RE: JavaMemoryModel: init methods

From: Boehm, Hans (
Date: Mon Oct 02 2000 - 17:24:43 EDT

> -----Original Message-----
> From: Jeffrey G. Bogda []
> (When I say "properly
> synchronized," I mean
> that all threads lock the same lock before accessing a shared
> field or object.
> Are properly synchronized programs even attainable?)

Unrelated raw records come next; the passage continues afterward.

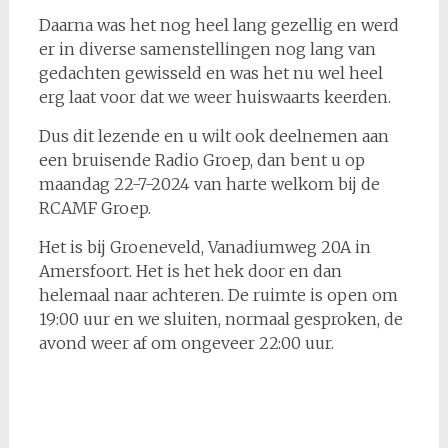
Daarna was het nog heel lang gezellig en werd
er in diverse samenstellingen nog lang van
gedachten gewisseld en was het nu wel heel
erg laat voor dat we weer huiswaarts keerden.
Dus dit lezende en u wilt ook deelnemen aan
een bruisende Radio Groep, dan bent u op
maandag 22-7-2024 van harte welkom bij de
RCAMF Groep.
Het is bij Groeneveld, Vanadiumweg 20A in
Amersfoort. Het is het hek door en dan
helemaal naar achteren. De ruimte is open om
19:00 uur en we sluiten, normaal gesproken, de
avond weer af om ongeveer 22:00 uur.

It seems to me it's unattainable for most large programs. There are too
many ways to cheat and get better performance. And some of the more
interesting cheats are even correct, e.g. updating a cache with an atomic
pointer assignment and not locking on lookup, or "or"ing boolean results by
initializing a global to "false" and then asynchronously writing "true" into
it, potentially from multiple threads. Even if the program in question
doesn't care enough about performance to do this, one if the library writers
will have.
> > "Boehm, Hans" wrote:
> > 2) It can often be used to ensure that another thread has
> made sufficient
> > progress, e.g. if a parent thread holds the lock during
> thread creation, the
> > child may acquire and immediately release it to ensure that
> the parent has
> > finished some work associated with thread creation.
> In this situation, if I understand it correctly, a parent thread is
> synchronizing on some object and a child thread is
> synchronizing on the same
> object. This object is accessible by multiple threads and hence not
> thread-local. You cannot remove the child's empty
> synchronization block if the
> parent is doing some work that is visible to the child.
I think we agree. But it seems to me that this is almost exactly what you
need to do to remove the synchronization in the beans example? You need to
recognize that field values are constant once the object becomes public, and
then remove the synchronization on the bean from field accesses, eventhough
the bean is accessible from multiple threads? Or did I misunderstand?